• **Selected excerpt**

[Begin]

Now I'm at work. Enjoying the fact that I have nothing to do!

***Please pray for my dad! He's flying back today. THANKS!

3/27/2007

Revival Week

So, Revival is finally here at UMHB and last night was a great start. Matt Chandler is our speaker, and I must say he's on my top 5 list of preachers. ;) If you have i-Tunes, you should definitely podcast him- it's free! He preached on Romans 1 last night and definitely gave me some food for thought. I'm excited about tonight and tomorrow! This has been a crazy year being involved on the committee- it takes a lot of work that I didn't realize. I am very thankful for the experience and opportunities that God has given me.

Anyways, I have to get going! ;)

3/25/2007

5 months

In 5 months my dad will be home for good. This makes me so happy :) I just finished saying goodbye to him and my mom, and it was hard :( We hugged and just kept saying "The sooner you leave, the sooner you'll be back." I love my parents so much. They are wonderful to me.

3/21/2007

Conversations About Religious Intolerance

My friend Lauren and I always seem to have some really good conversations. I'm sure most, if not all of you have heard of the new "youtube.com" craze. Well, Lauren mentioned to me the "vlogs" (video blogs) that some people post. So, I figured, hey, lets look for some! We were somehow on the topic of Buddhism, and so I typed in "Buddhism Vlog", and watched a couple. One of the people post a "vlog" about how she thought that we, as people, need to stop "acting" like whatever religion we claimed was true, while offending others. Well, Lauren and I looked at eachother, and we were stunned. We immediately said to eachother that we did not agree with anything this girl said.

[End]

• **Records provided**
[Begin]

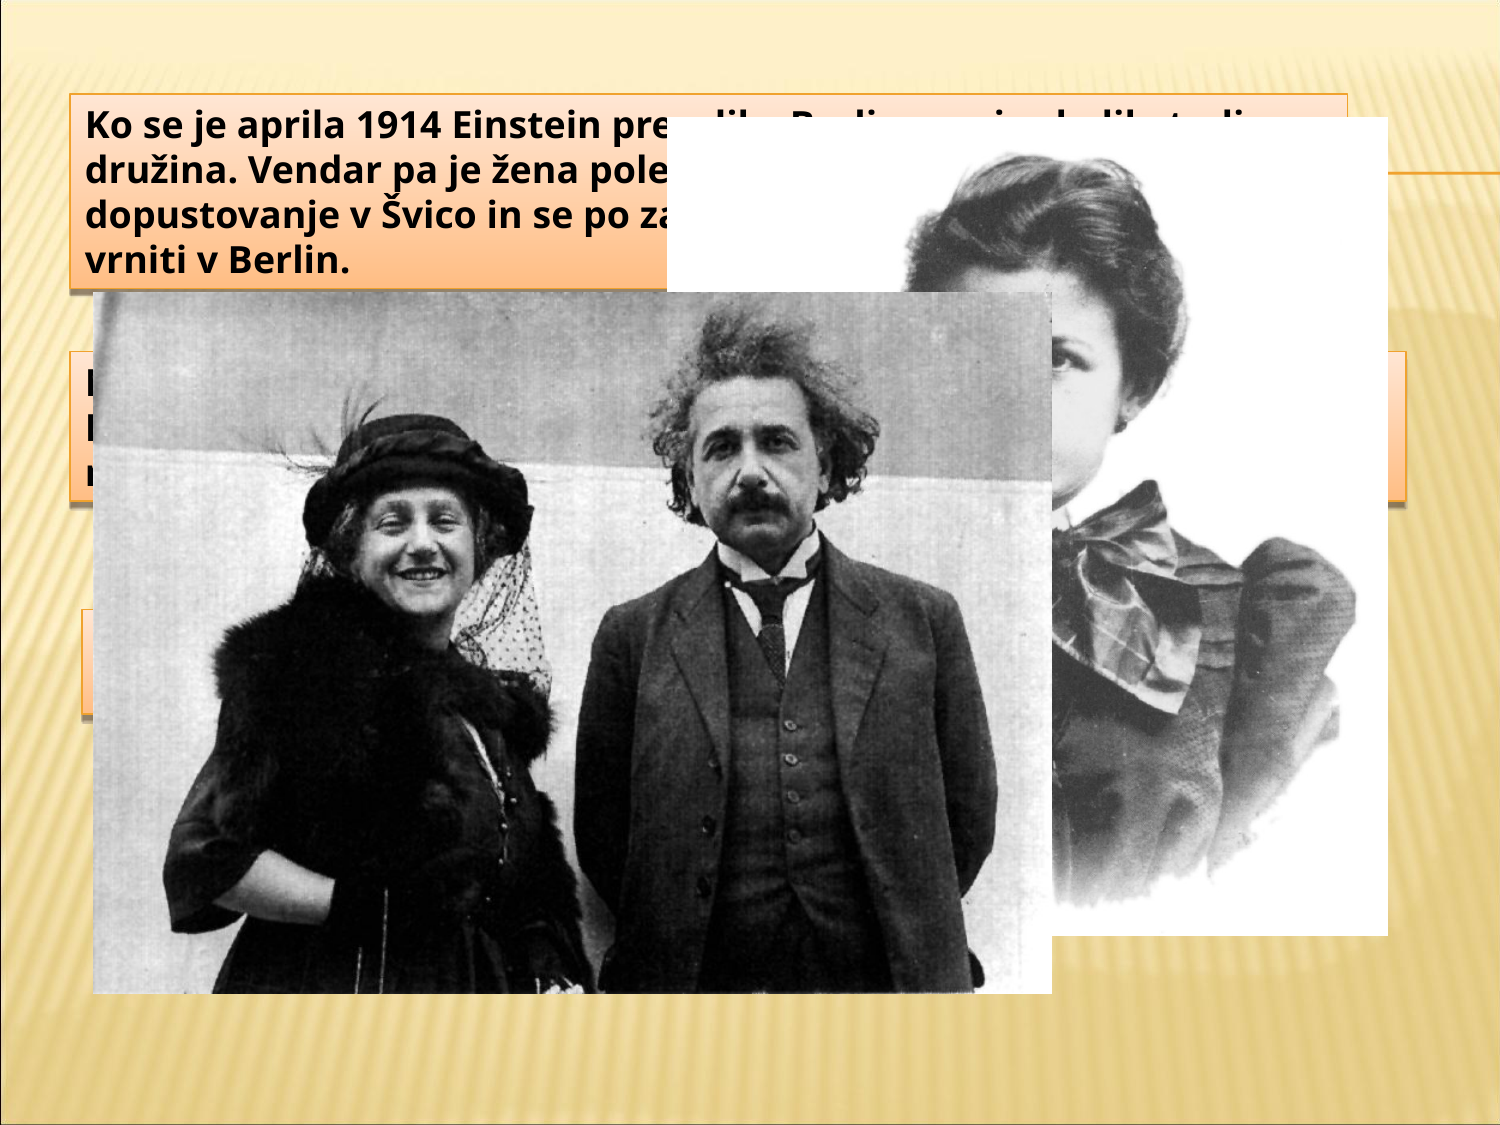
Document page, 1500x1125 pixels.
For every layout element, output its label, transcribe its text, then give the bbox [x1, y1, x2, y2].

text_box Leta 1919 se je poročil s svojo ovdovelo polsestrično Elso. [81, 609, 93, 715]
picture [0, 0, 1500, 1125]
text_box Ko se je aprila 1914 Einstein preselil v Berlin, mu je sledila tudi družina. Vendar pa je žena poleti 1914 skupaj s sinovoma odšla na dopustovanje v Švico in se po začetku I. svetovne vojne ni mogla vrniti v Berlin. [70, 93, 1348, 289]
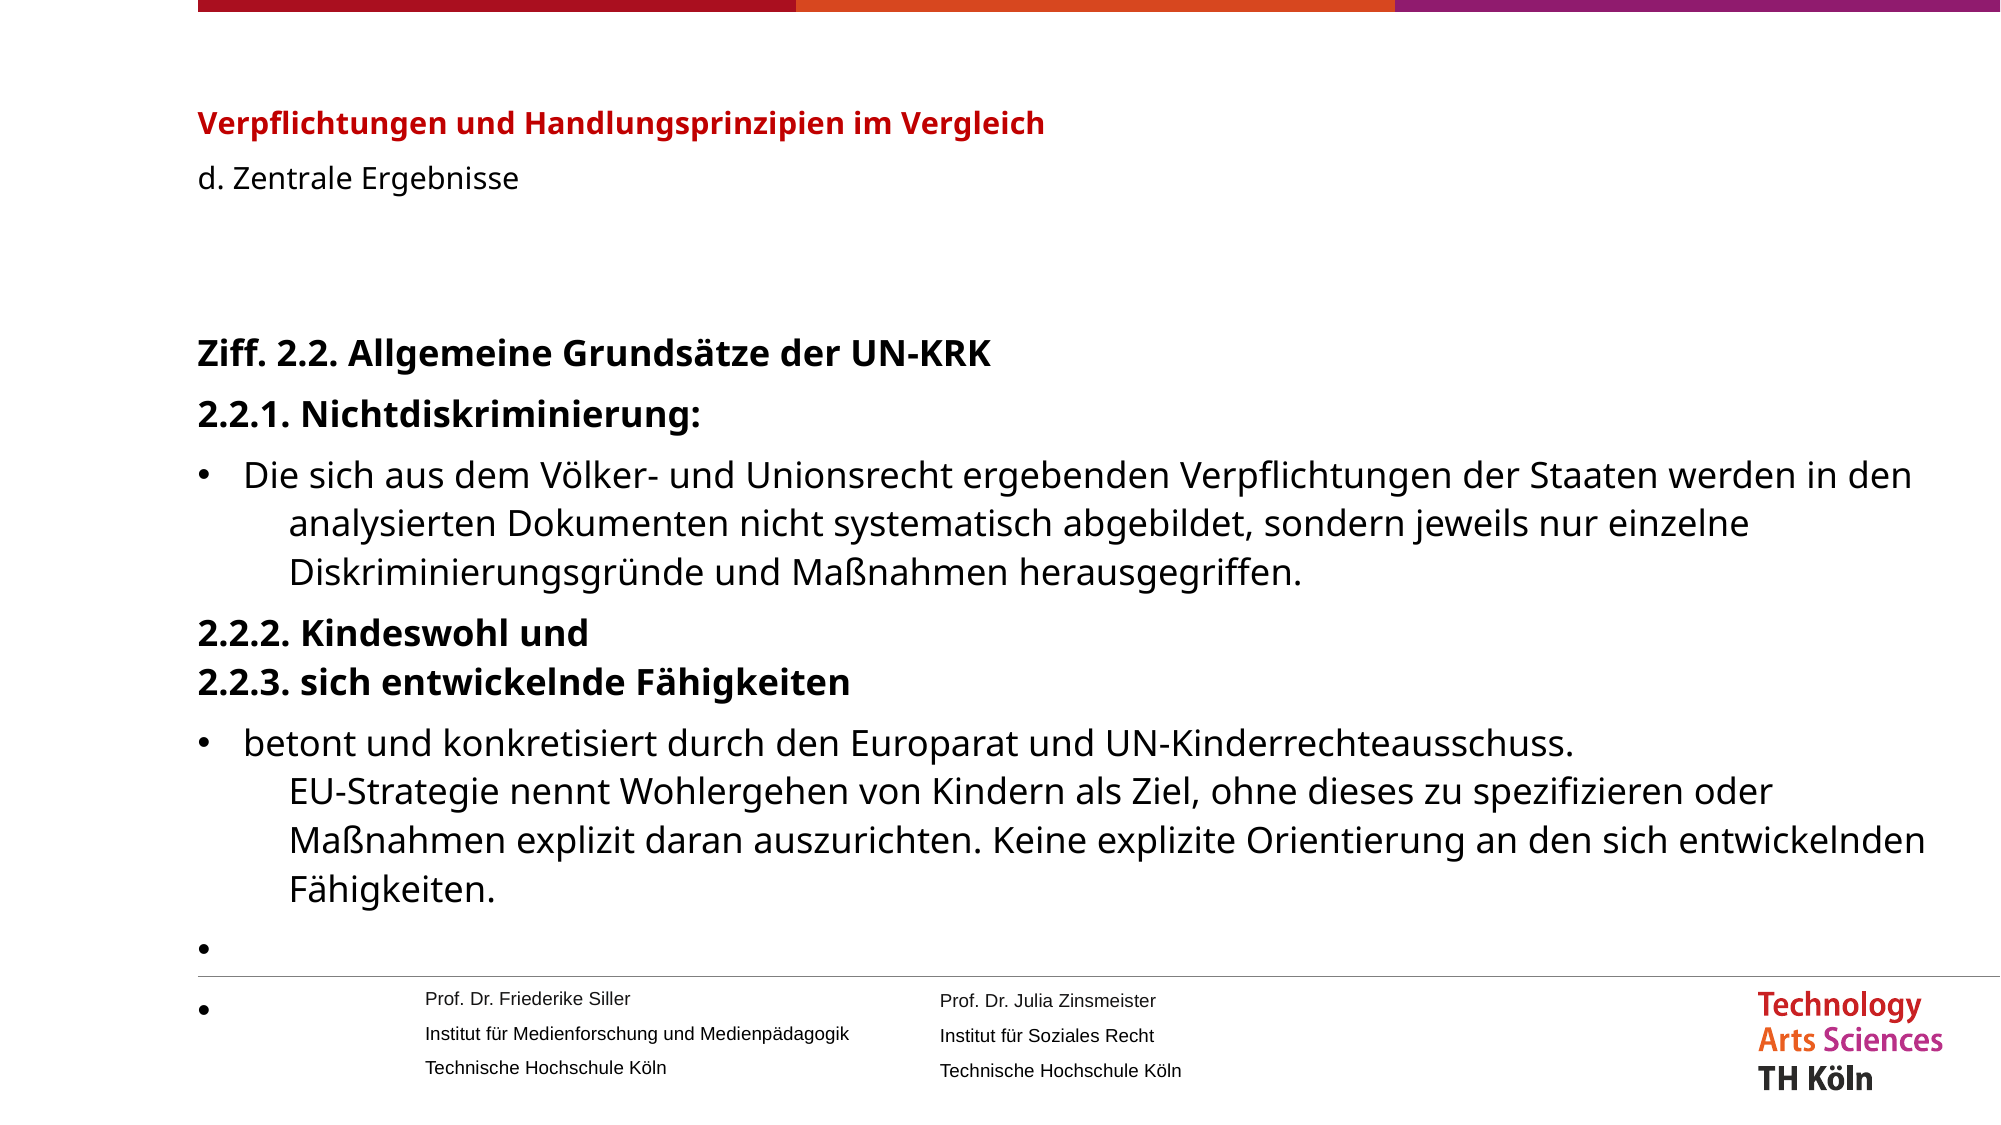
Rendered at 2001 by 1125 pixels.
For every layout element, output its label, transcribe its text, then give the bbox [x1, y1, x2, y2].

[End]
[Begin]

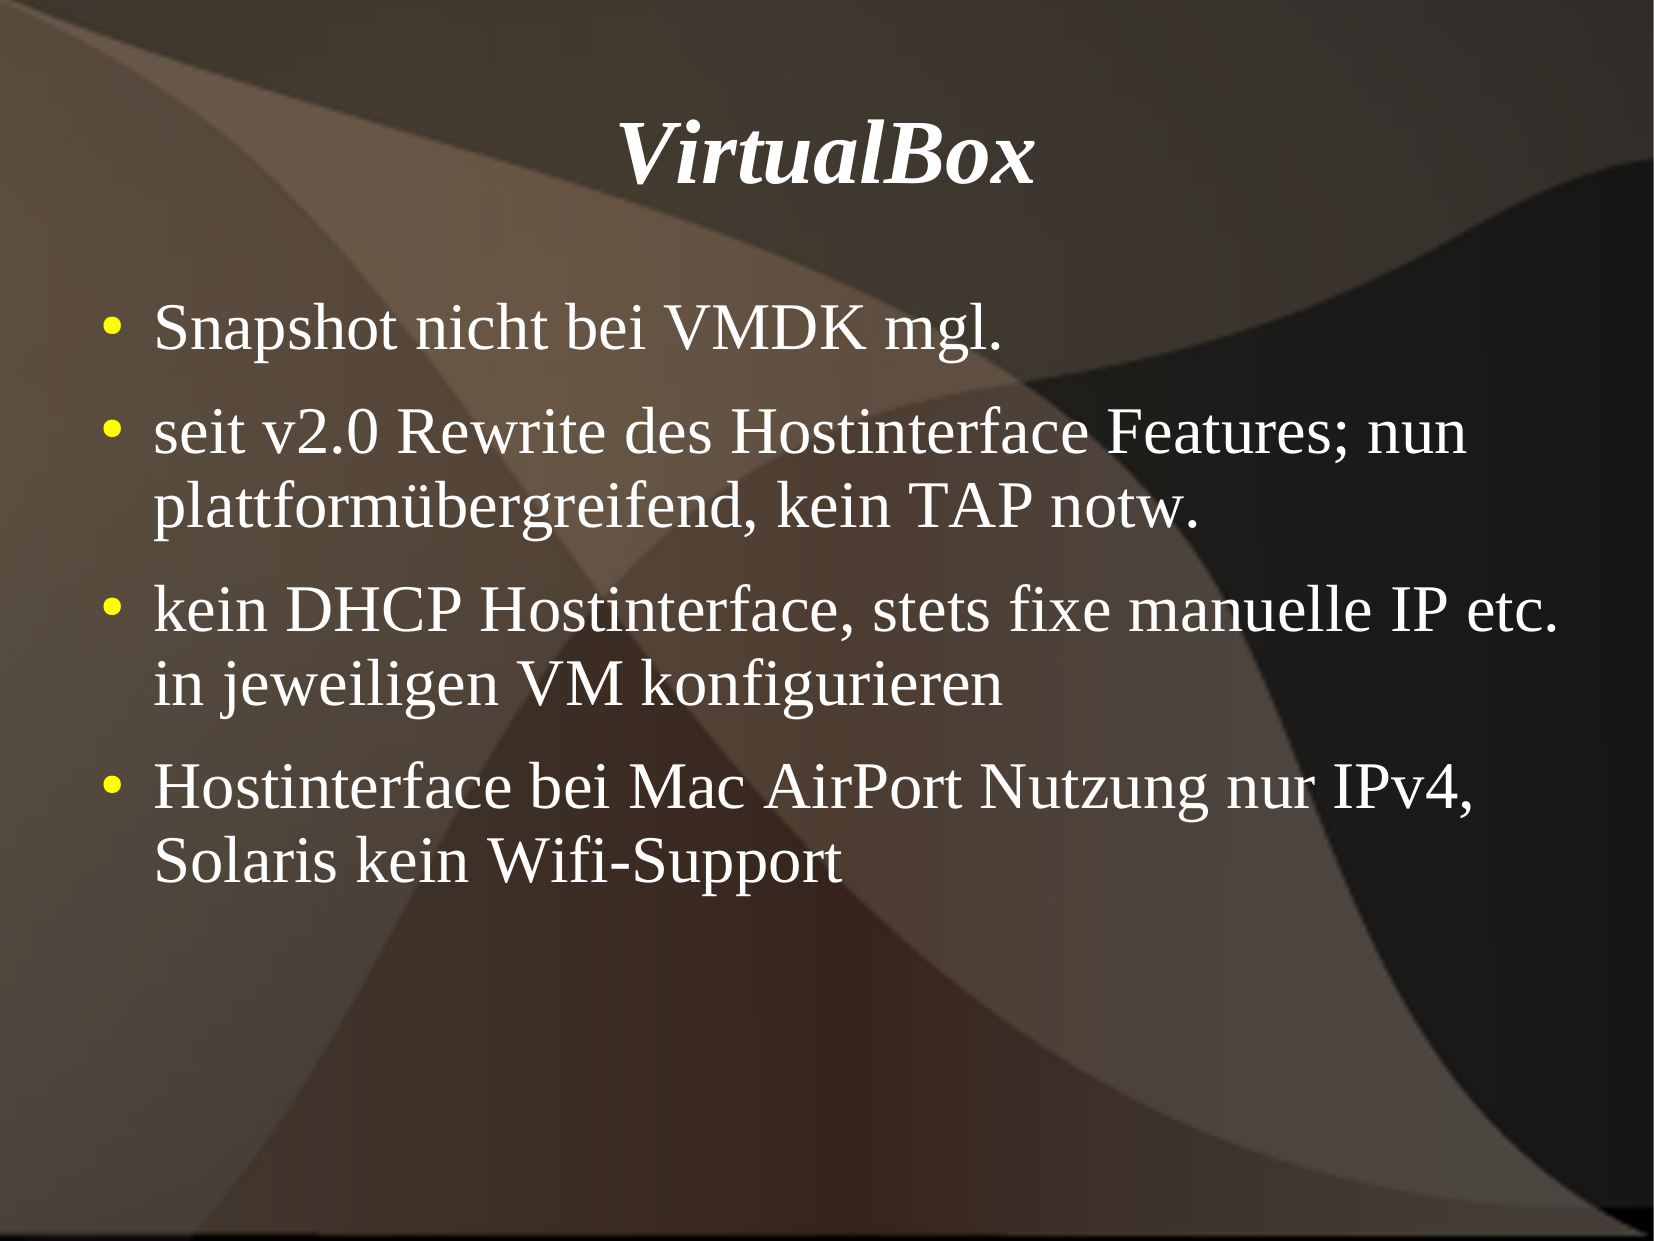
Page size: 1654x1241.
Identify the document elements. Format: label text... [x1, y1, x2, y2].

[End]

• **Given instruction A**
Echo the passage of the blog excerpt between "Now I'm at work." and "has given me.", inclusive.
• **Given instruction B**
Identify each line of the records that contains the string "pixels", and copy those lines.
The records bear no relation to the blog excerpt.

• **Problem solution A**
Now I'm at work. Enjoying the fact that I have nothing to do!

***Please pray for my dad! He's flying back today. THANKS!

3/27/2007

Revival Week

So, Revival is finally here at UMHB and last night was a great start. Matt Chandler is our speaker, and I must say he's on my top 5 list of preachers. ;) If you have i-Tunes, you should definitely podcast him- it's free! He preached on Romans 1 last night and definitely gave me some food for thought. I'm excited about tonight and tomorrow! This has been a crazy year being involved on the committee- it takes a lot of work that I didn't realize. I am very thankful for the experience and opportunities that God has given me.

• **Problem solution B**
Document page, 1500x1125 pixels.
Rendered at 2001 by 1125 pixels.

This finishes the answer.